The 1600s in Europe — specifically, in this case London, England — was a time when intellectually-oriented people started to correspond, meet, experiment, and publish. Scientists like Robert Boyle, writers like John Milton, philosophers like William Petty, and architects like Christopher Wren all knew each other and were in close touch. They created informal societies and organizations like the Hartlib Circle (begun by Samuel Hartlib) and the Invisible College, which was a sort of precursor to the Royal Society.
Right in the center of everything, and (probably) the host of the Invisible College meetings, was Katherine Jones, better known as Lady Ranelagh. She didn’t get as much credit as her brother, Robert Boyle, but the two worked closely together their whole lives. Boyle’s laboratory was in Lady Ranelagh’s London house, where he lived for over twenty years.
Katherine Boyle was born March 22, 1615, in Ireland to a wealthy and prestigious family; her father was the first Earl of Cork. It was a big family (15 children) and the Earl believed in education, so all of his sons were well educated. It’s not clear whether Katherine or her sisters were included in the tutoring, but if not, she managed to educate herself as well as her brothers.
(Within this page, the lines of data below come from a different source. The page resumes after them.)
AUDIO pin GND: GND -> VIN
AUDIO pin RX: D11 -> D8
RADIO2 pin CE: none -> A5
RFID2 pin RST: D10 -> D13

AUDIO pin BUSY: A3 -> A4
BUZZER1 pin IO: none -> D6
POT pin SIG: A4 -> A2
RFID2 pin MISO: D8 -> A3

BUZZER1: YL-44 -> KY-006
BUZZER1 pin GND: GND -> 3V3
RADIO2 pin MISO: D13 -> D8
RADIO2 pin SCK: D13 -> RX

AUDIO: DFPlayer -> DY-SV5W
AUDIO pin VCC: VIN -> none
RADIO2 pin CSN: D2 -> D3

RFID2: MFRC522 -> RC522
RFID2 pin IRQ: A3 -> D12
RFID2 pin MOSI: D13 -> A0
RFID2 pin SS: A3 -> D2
The Earl of Cork wanted his daughters to live secure lives, and he arranged advantageous marriages for all of them. According to a custom that has since disappeared, Katherine moved in with another family when she was 9 because she was “assigned” to be married to one of the boys of that family. But the head of the family died, which dissolved all the marriage arrangements. When she was 15, Katherine instead married Arthur Jones, becoming Katherine Jones, and when her husband received his title (Viscount Ranelagh), she became Lady Ranelagh.
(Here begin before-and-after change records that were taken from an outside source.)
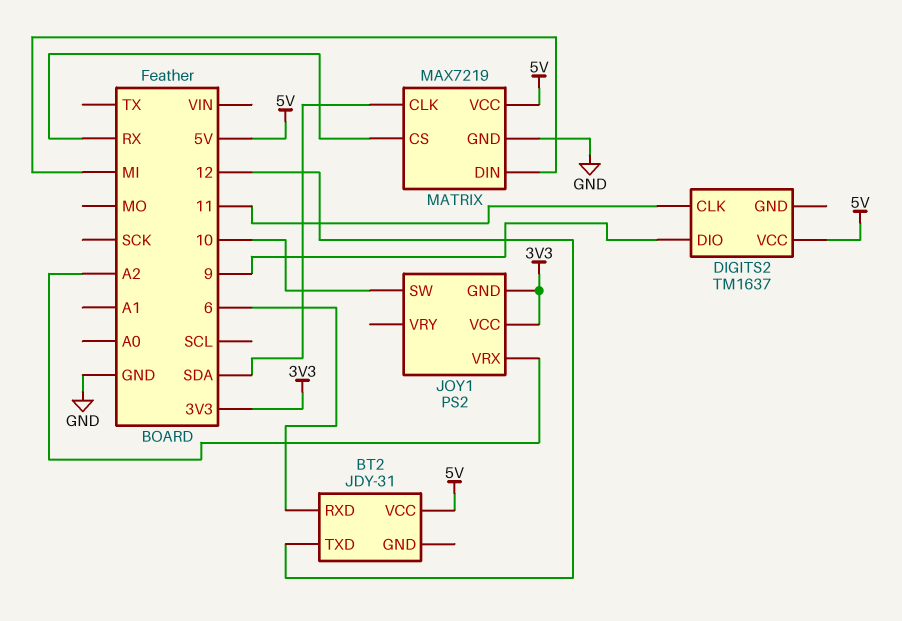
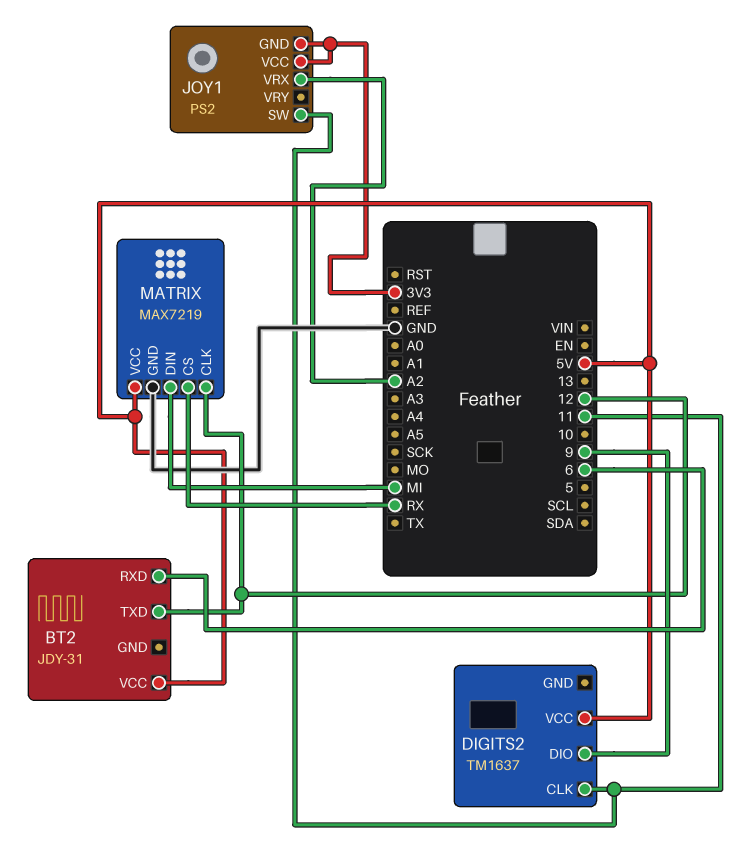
JOY1 pin SW: 10 -> 11
MATRIX pin CLK: SDA -> 12

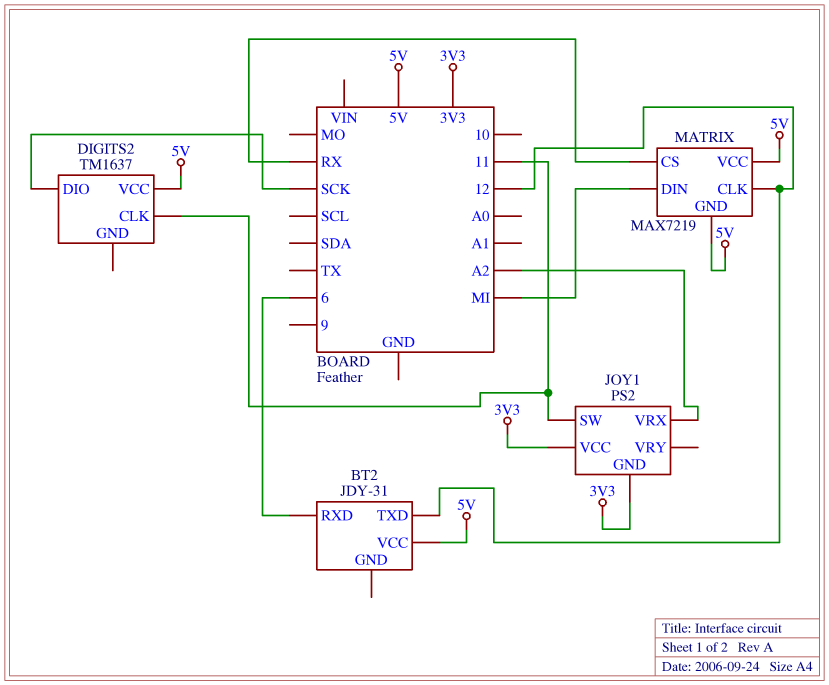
DIGITS2 pin DIO: 9 -> SCK
MATRIX pin GND: GND -> 5V

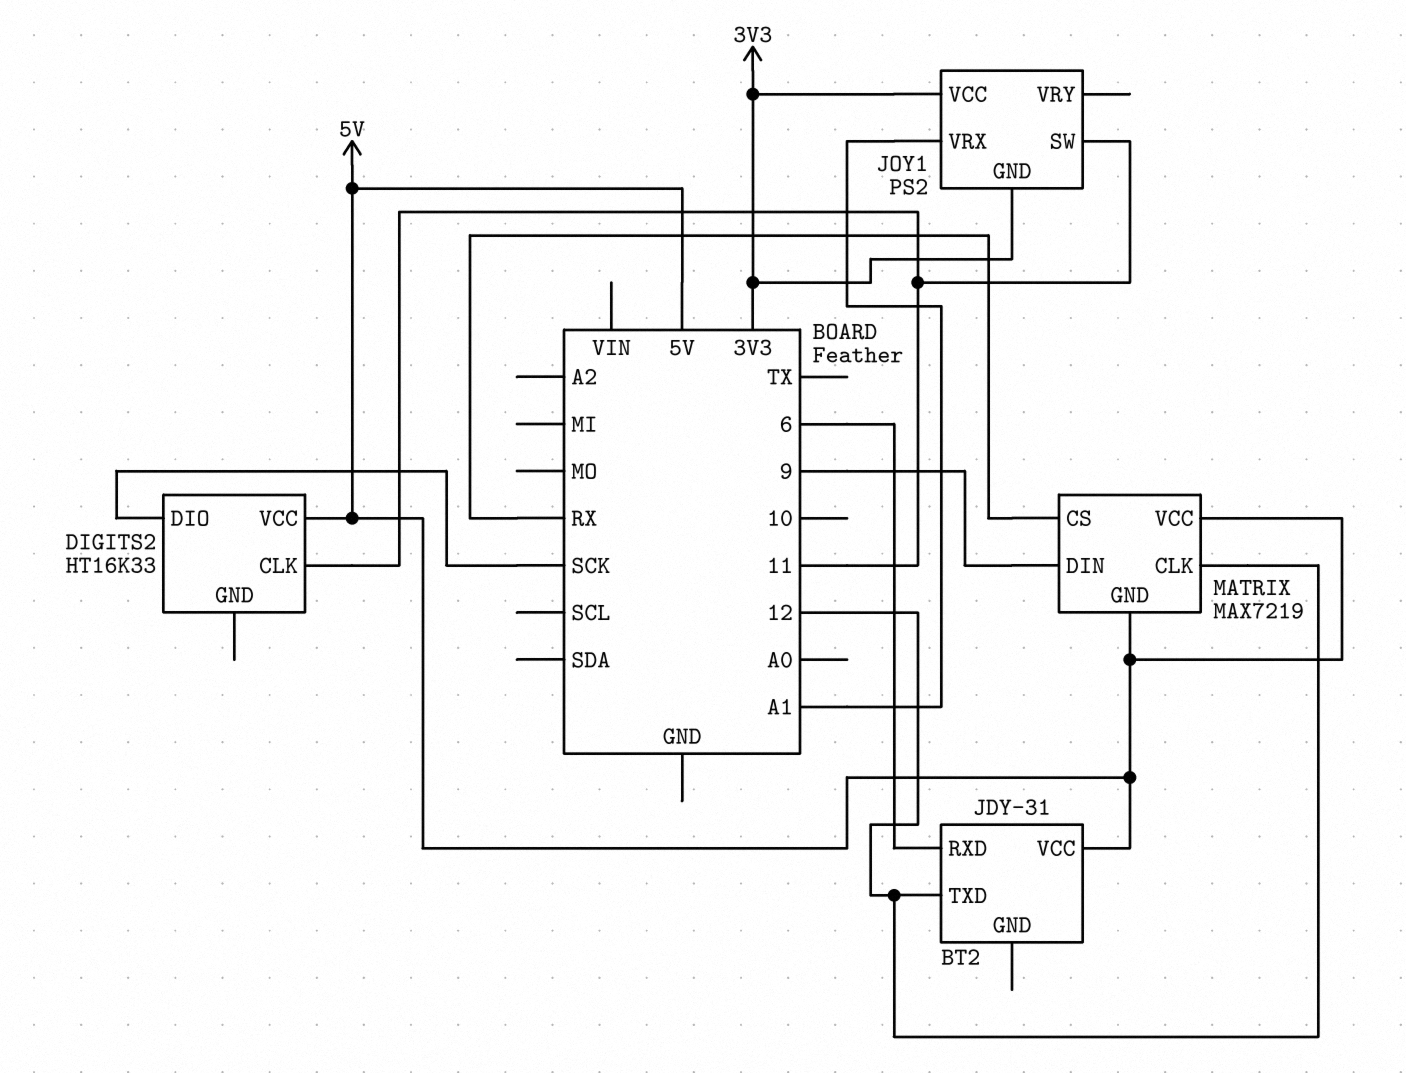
DIGITS2: TM1637 -> HT16K33
JOY1 pin VRX: A2 -> A1
MATRIX pin DIN: MI -> 9

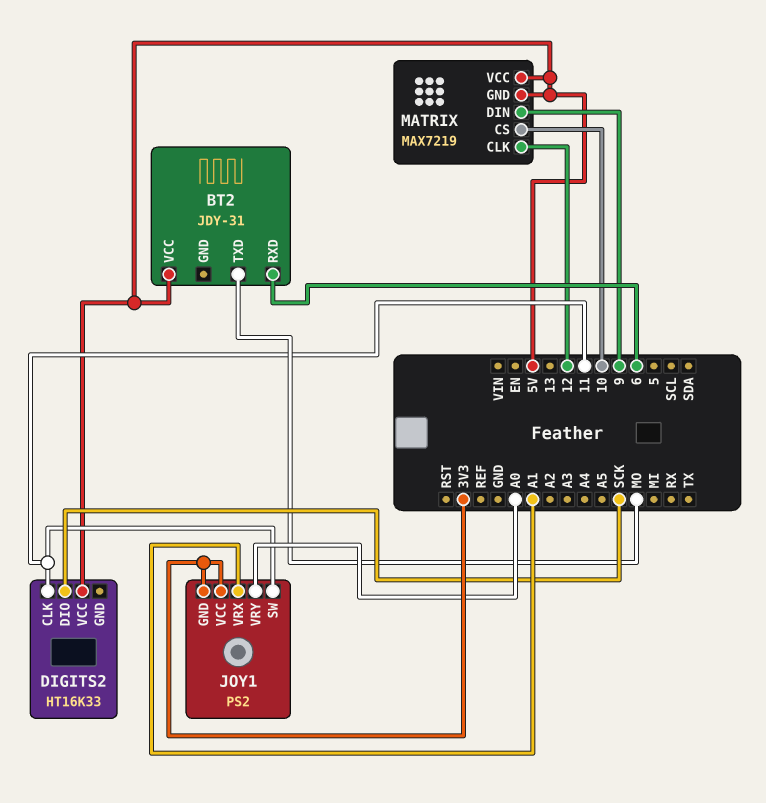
BT2 pin TXD: 12 -> MO
JOY1 pin VRY: none -> A0
MATRIX pin CS: RX -> 10

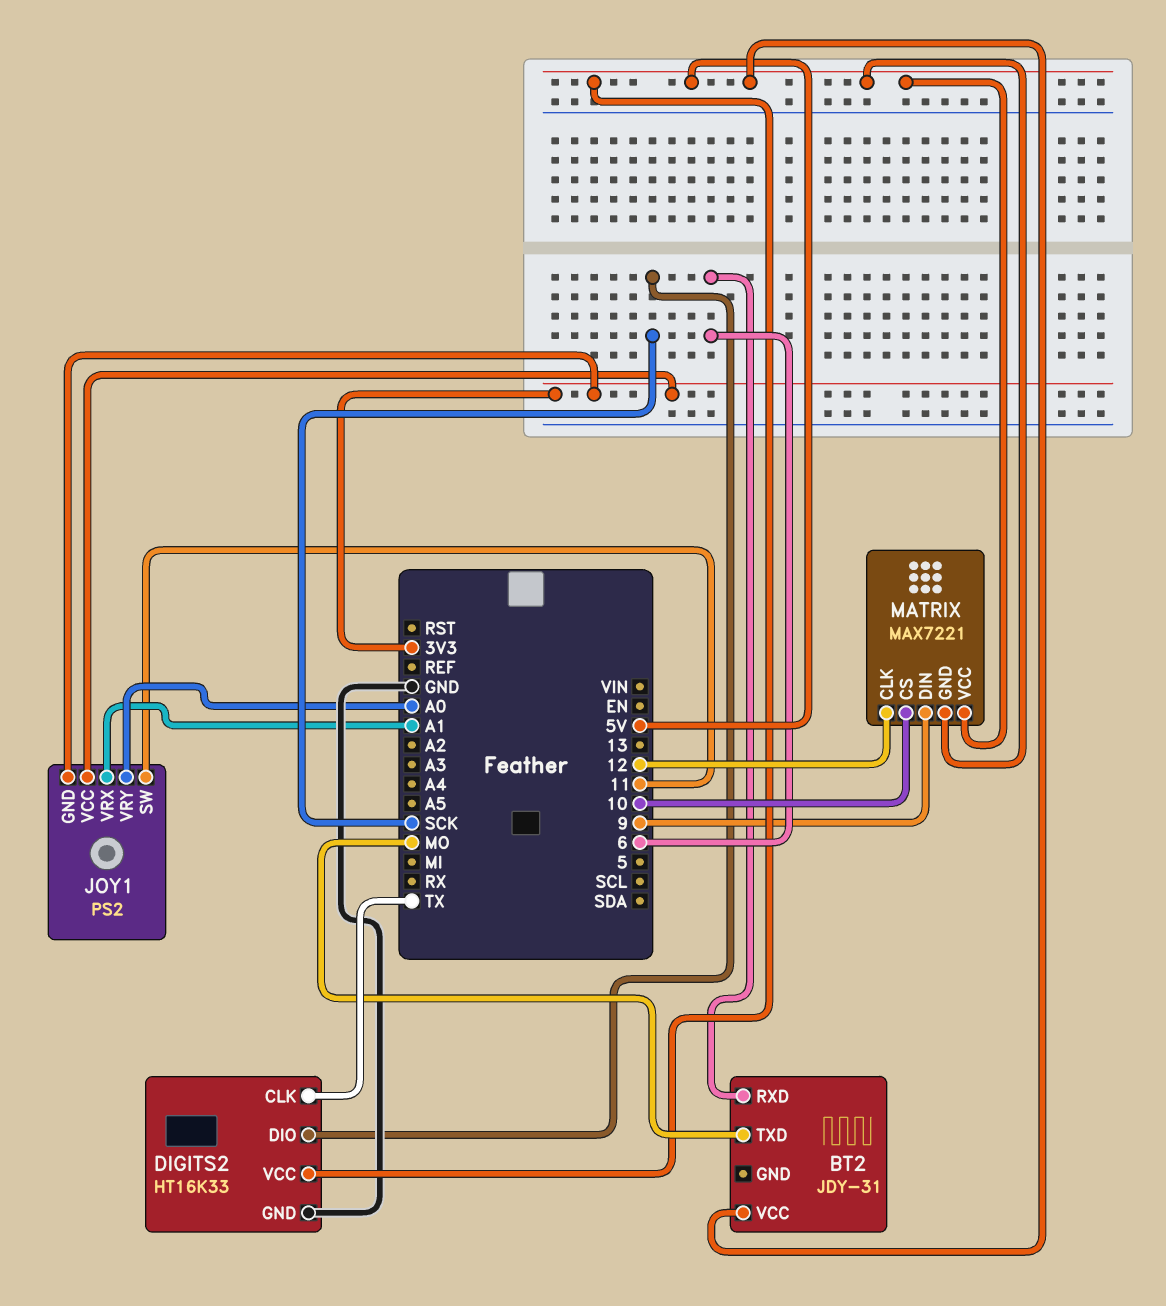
DIGITS2 pin CLK: 11 -> TX
DIGITS2 pin GND: none -> GND
MATRIX: MAX7219 -> MAX7221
It was evidently not a happy marriage, and the couple mostly lived apart. This suited Lady Ranelagh quite well, and she pursued her own interests in her estate in Ireland and her house (aka mansion) in London. One of her interests was being a surrogate mother to her younger siblings, since their mother died the same year Katherine was married. One of her younger brothers was Robert Boyle, who shared her intellectual interests. If “Robert Boyle” sounds familiar, it should; he was virtually the first modern chemist (so was Lady Ranelagh, but he got the credit) and the author of Boyle’s Law relating pressure and volume. If we go by journal entries, it’s pretty clear that Boyle’s Law should at least be called the Boyle-Ranelagh Law, if not Lady Ranelagh’s Law. But in those days, women didn’t get the credit they deserved.
Lady Ranelagh was not only at the center of the intellectual life of 1600s London; she probably was the center. The Invisible College almost certainly met in her house (partly because it was the biggest), and she was an active member of the Tew Circle, the Hartlib Circle, and other intellectual salons of the day, many of which she hosted. In particular, the Hartlib Circle was a multinational group connected by mail, and all the letters were sent to Lady Ranelagh’s address.
She was a scientist, medical researcher, and philosopher working in both political and religious arenas, and her incredible volume of correspondence shows that she was open to changing her opinion when new evidence arose. When she died at 76, one of her memorialists wrote “She lived the longest on the publickest Scene, she made the greatest Figure in all the Revolutions of these Kingdoms for above fifty Years, of any Woman of our Age” (that’s just the beginning; it goes on and on). Her biography, Lady Ranelagh: The Incomparable Life of Robert Boyles Sister, was published in 2021. There are biographies of Robert Boyle, too, but if there was any justice, at least one of them would be subtitled Lady Ranelagh’s Brother.